**Collection entries**
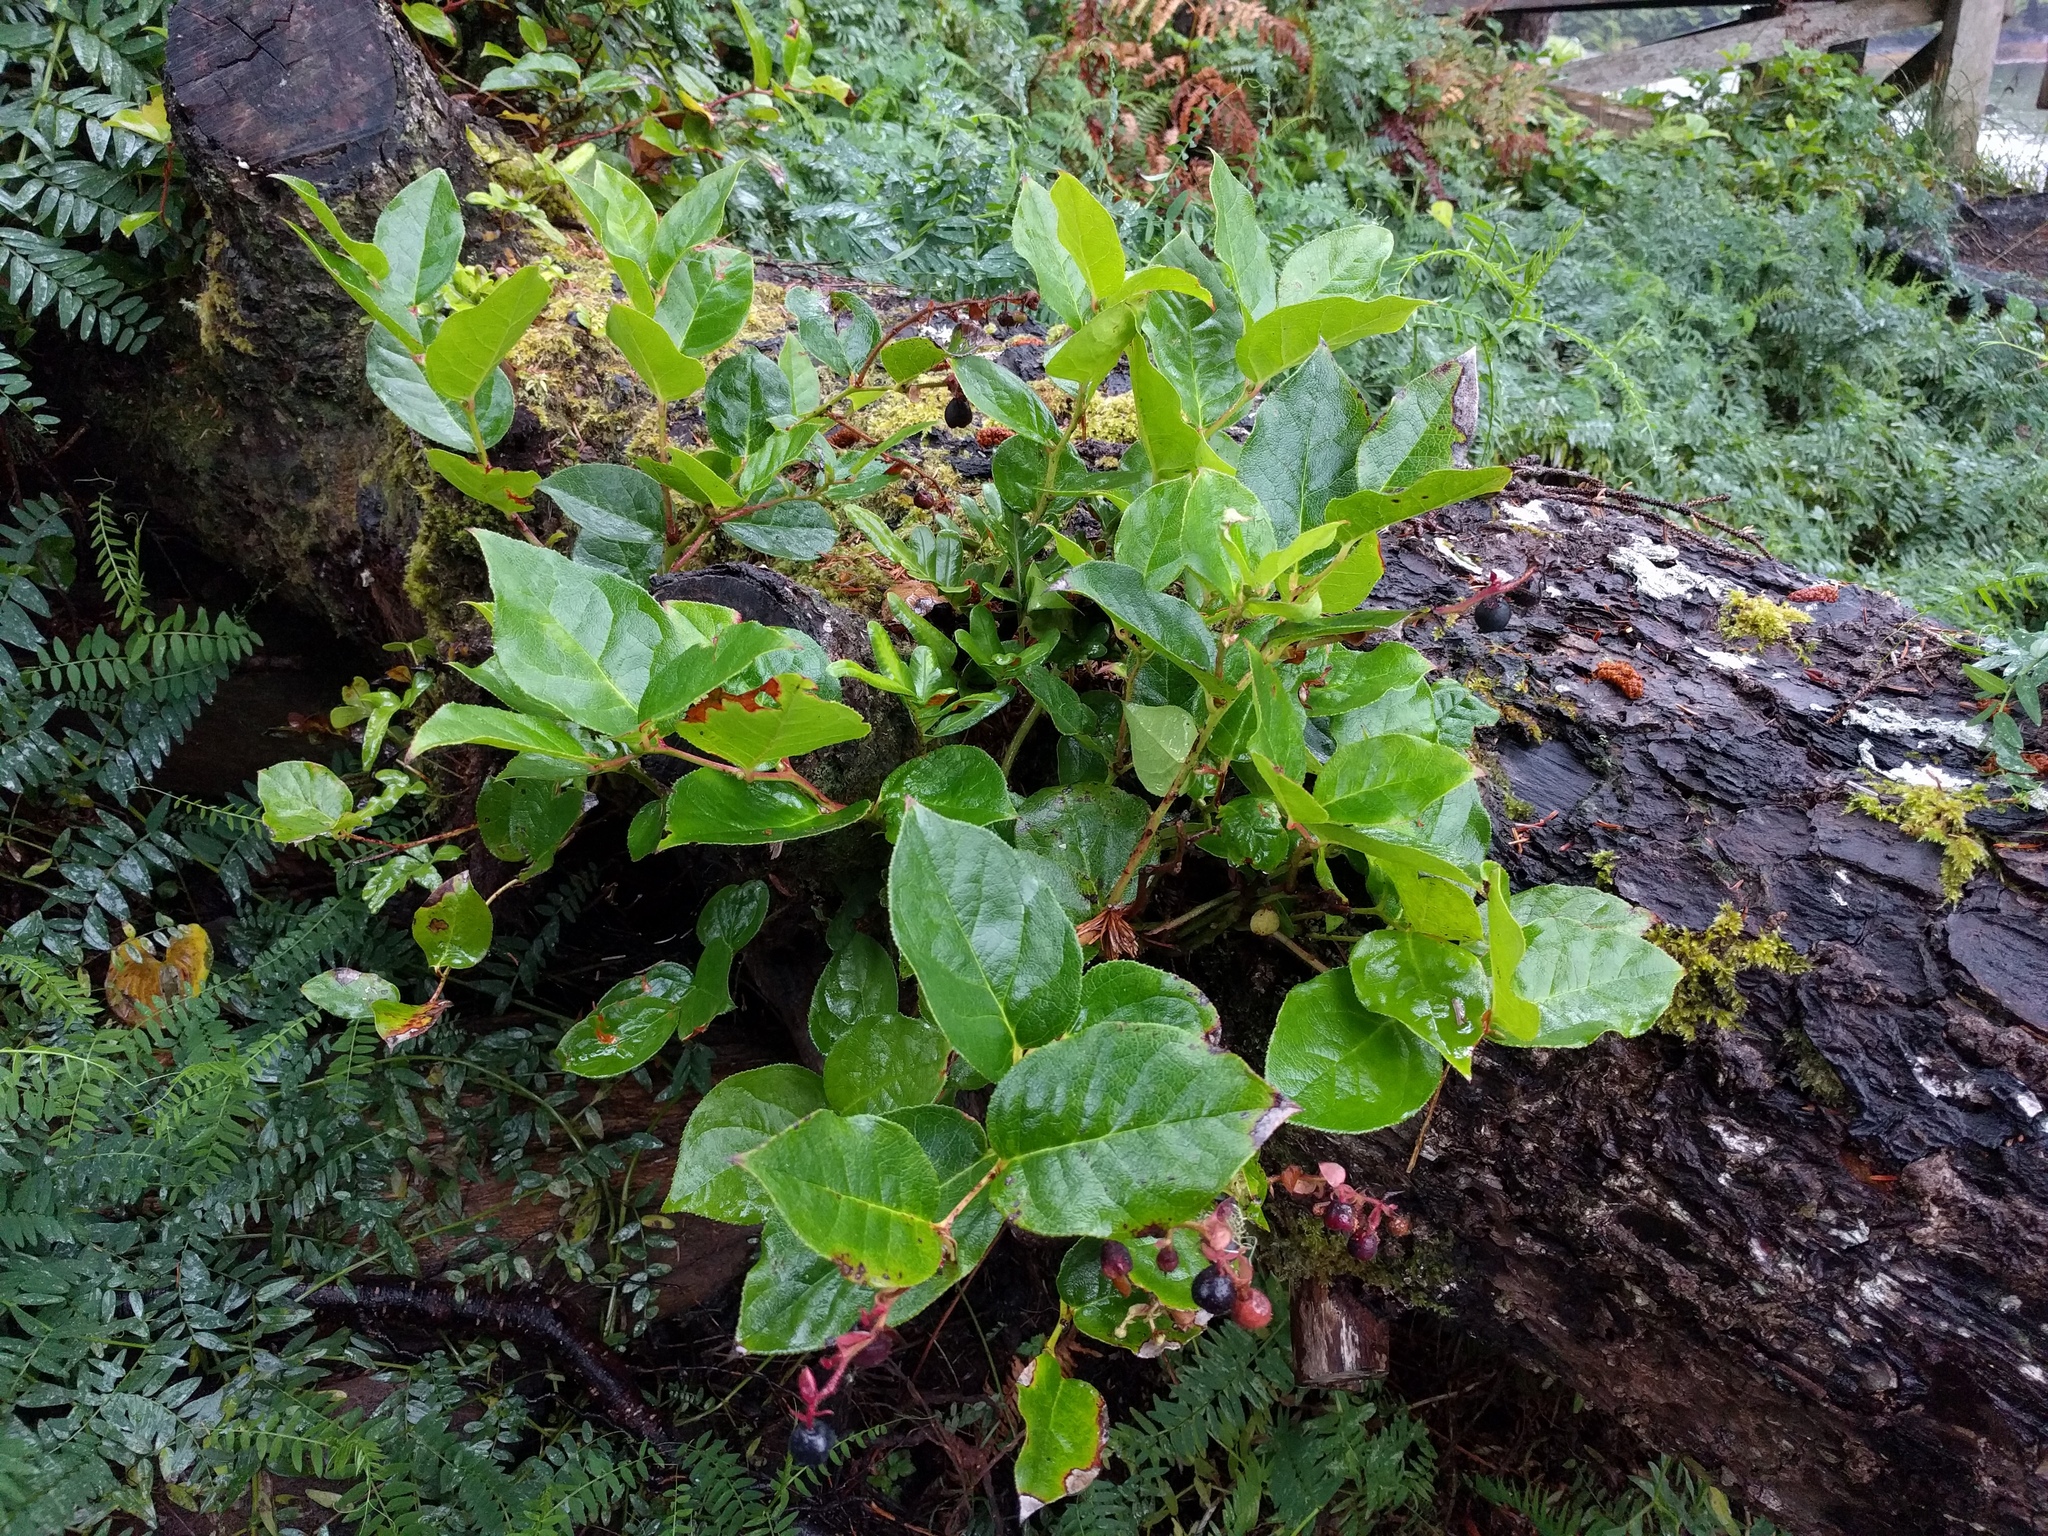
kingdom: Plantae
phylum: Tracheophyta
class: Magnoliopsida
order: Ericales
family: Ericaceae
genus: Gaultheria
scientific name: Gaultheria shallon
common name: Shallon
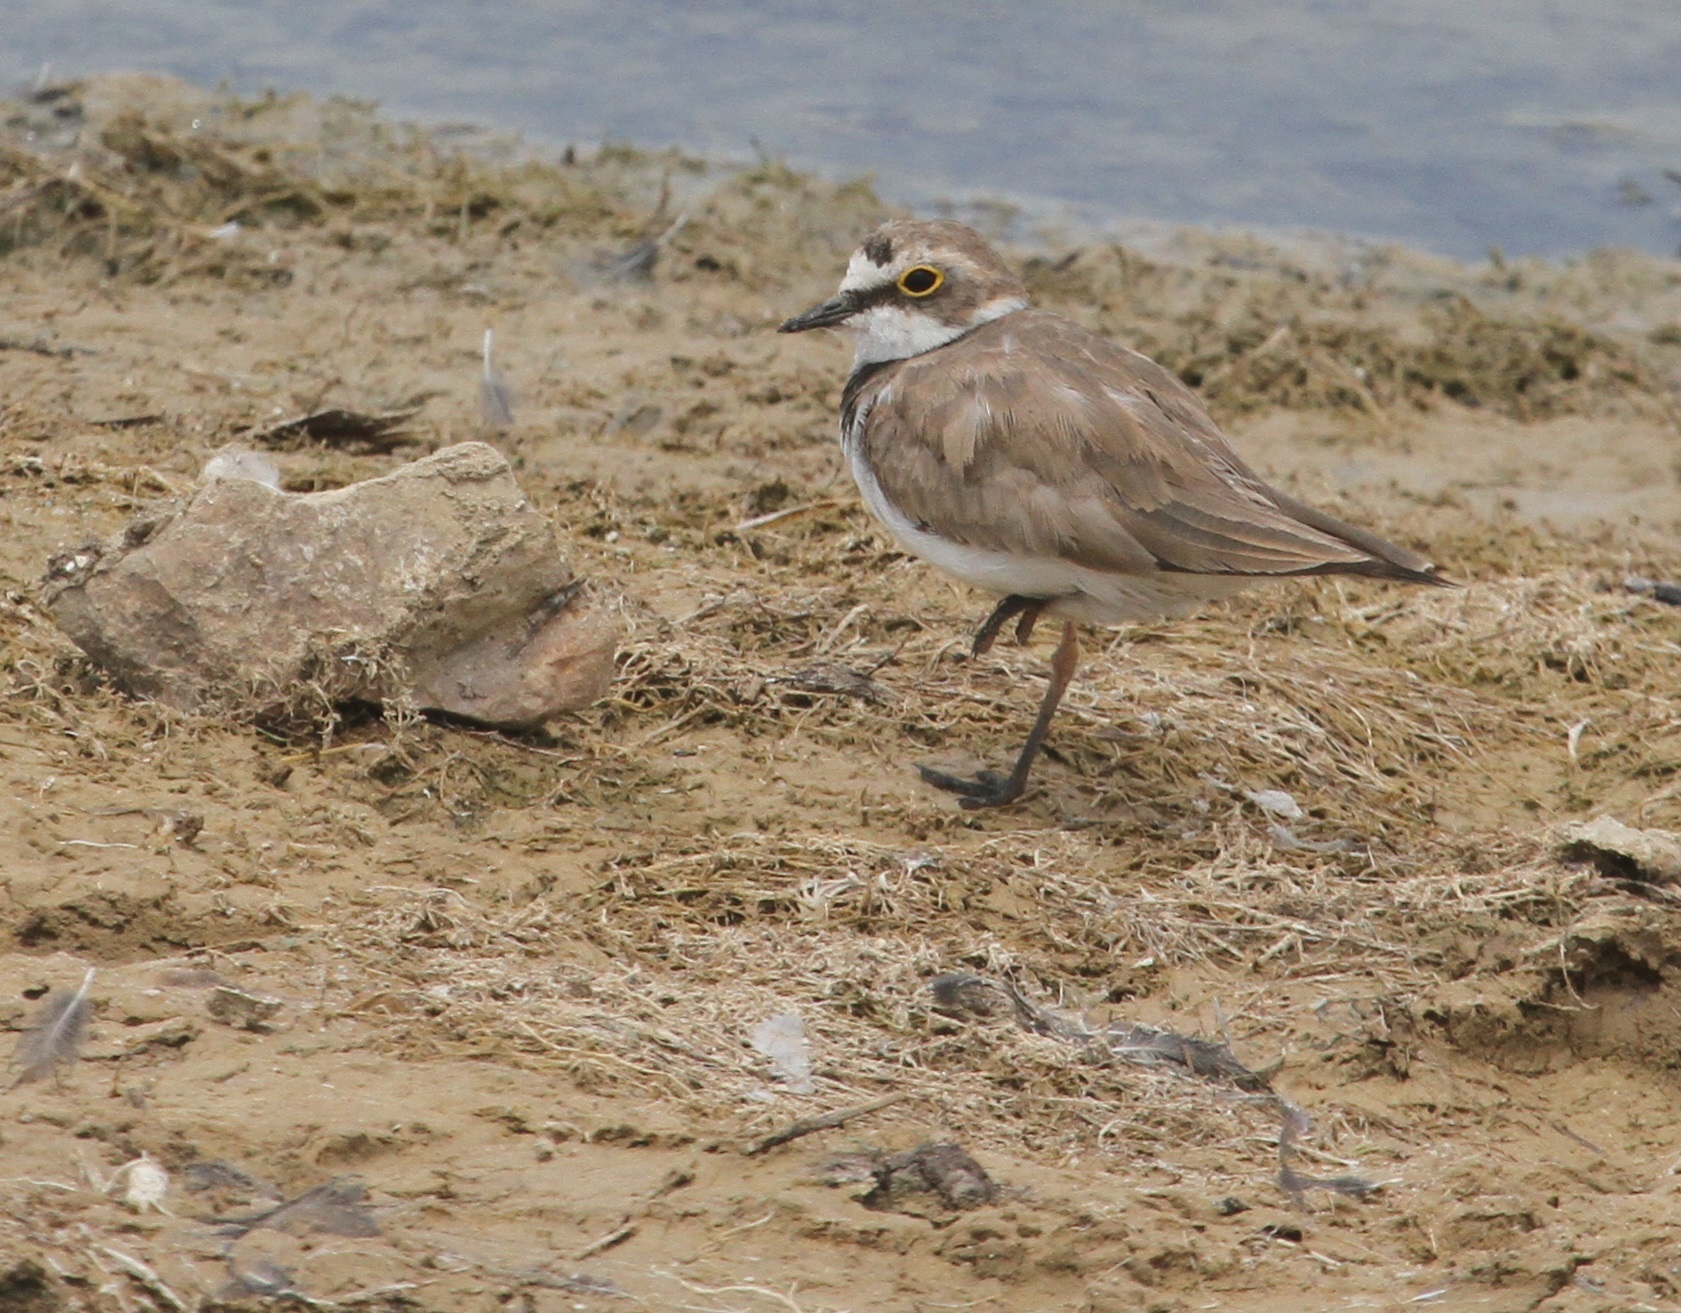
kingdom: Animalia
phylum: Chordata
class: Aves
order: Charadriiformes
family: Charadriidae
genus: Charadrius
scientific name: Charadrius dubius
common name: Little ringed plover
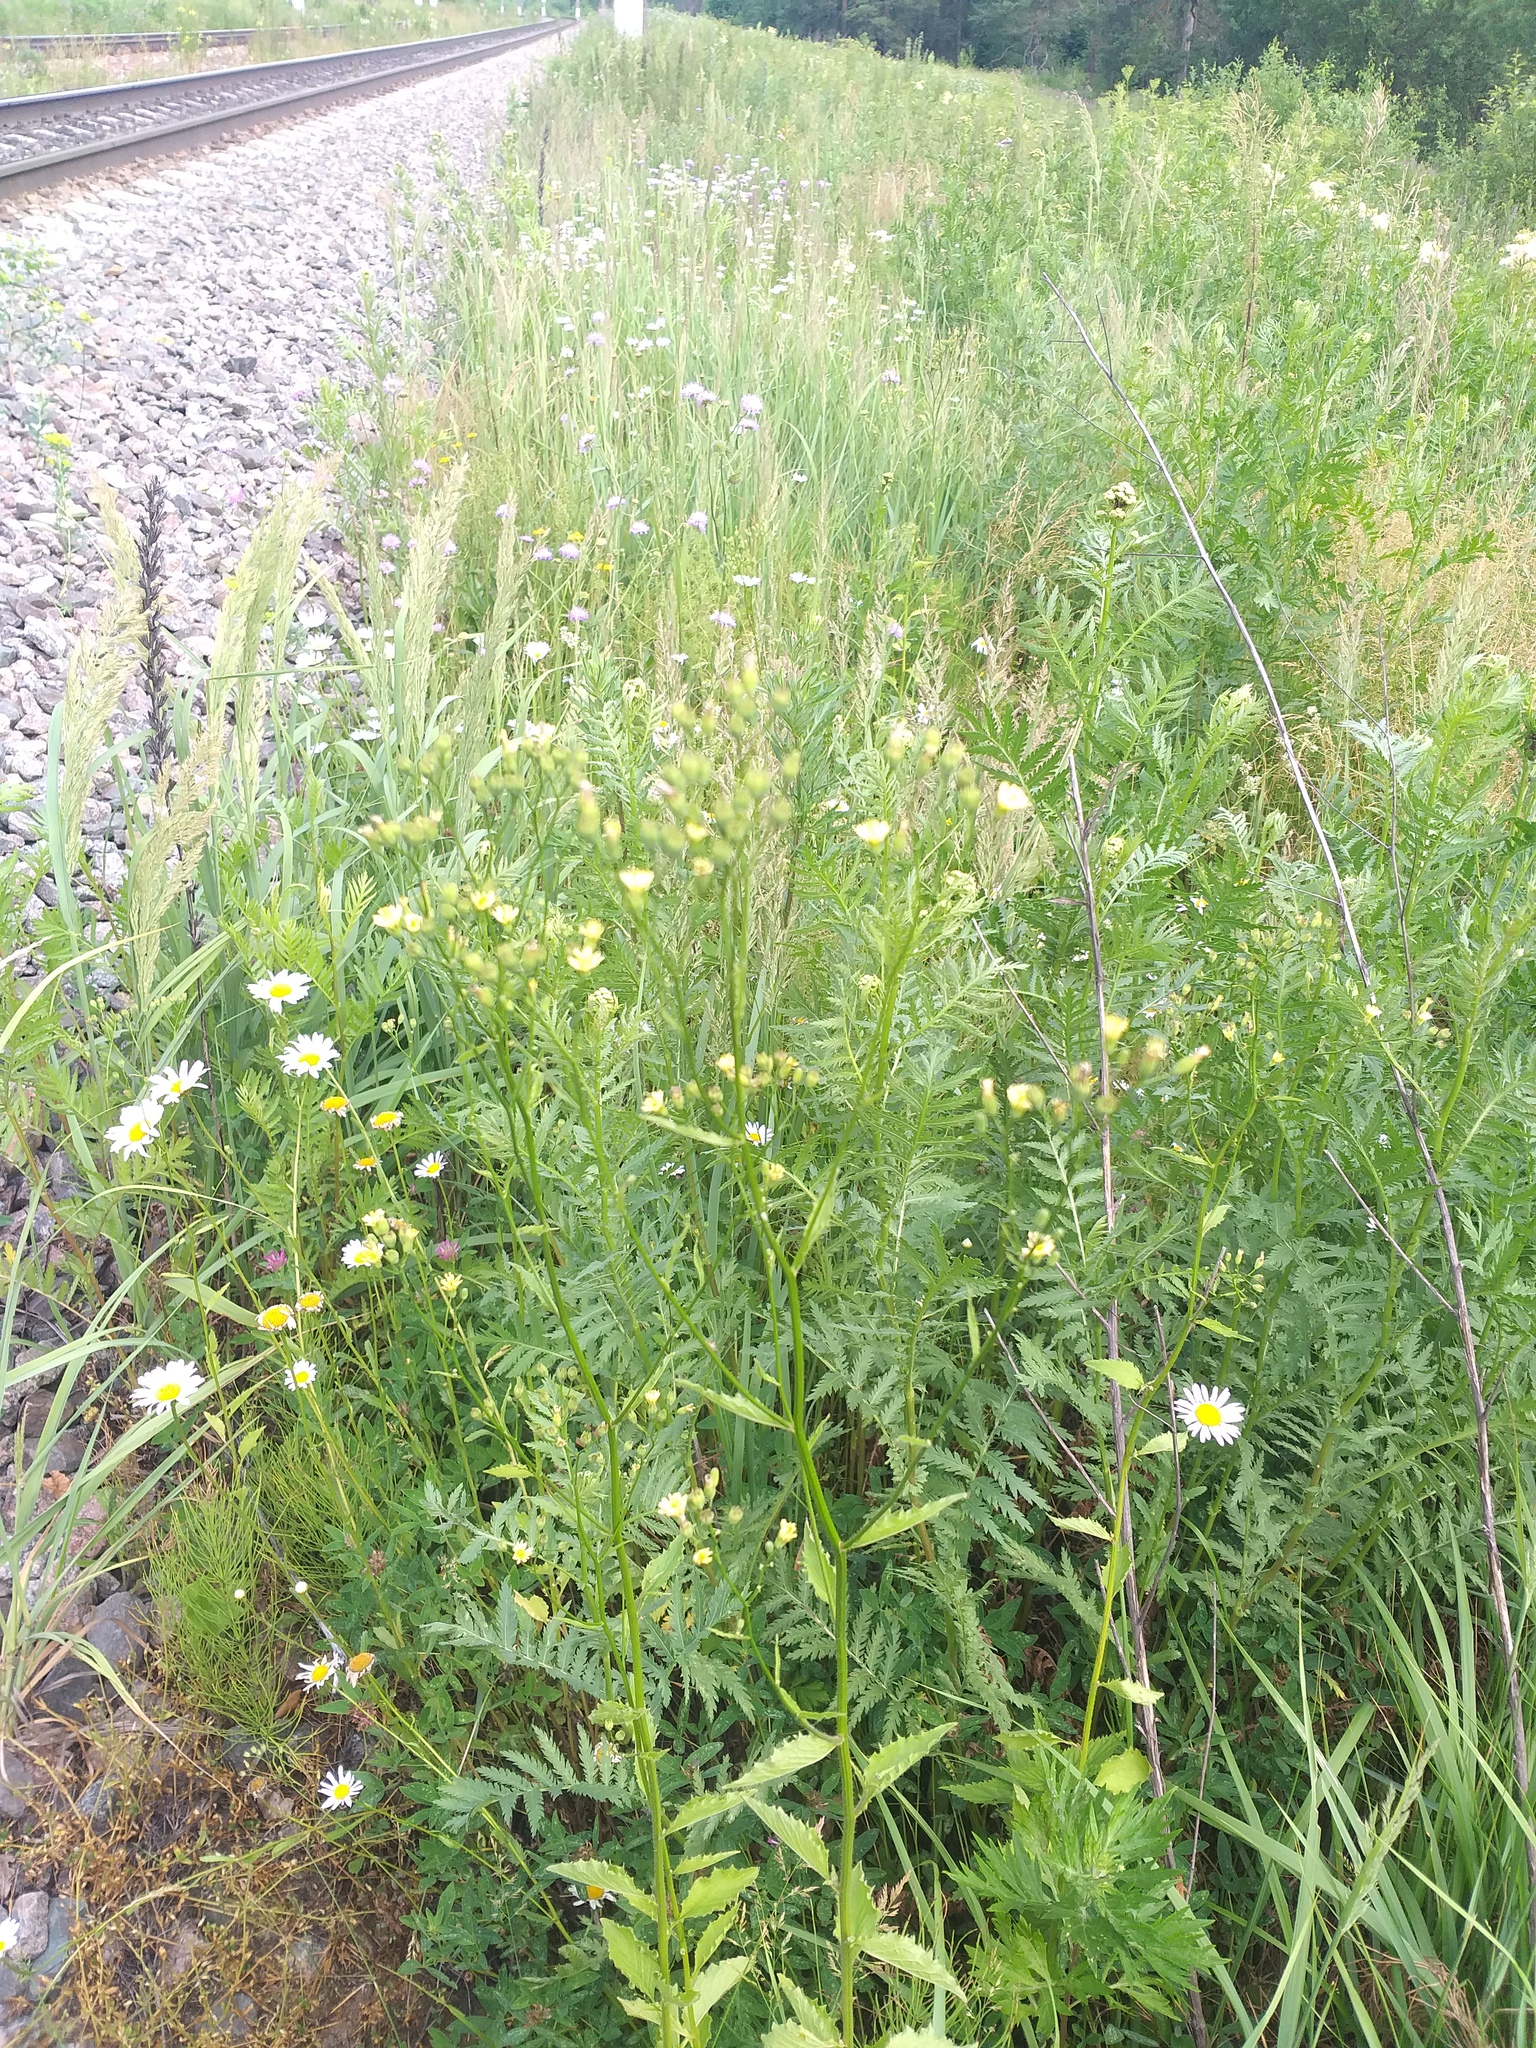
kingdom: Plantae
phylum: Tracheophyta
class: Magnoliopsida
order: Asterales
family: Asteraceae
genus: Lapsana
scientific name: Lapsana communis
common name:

**Do this**
Write out every line of text in the data above word for word, omitting the pictures.

**Correct output**
kingdom: Plantae
phylum: Tracheophyta
class: Magnoliopsida
order: Ericales
family: Ericaceae
genus: Gaultheria
scientific name: Gaultheria shallon
common name: Shallon
kingdom: Animalia
phylum: Chordata
class: Aves
order: Charadriiformes
family: Charadriidae
genus: Charadrius
scientific name: Charadrius dubius
common name: Little ringed plover
kingdom: Plantae
phylum: Tracheophyta
class: Magnoliopsida
order: Asterales
family: Asteraceae
genus: Lapsana
scientific name: Lapsana communis
common name:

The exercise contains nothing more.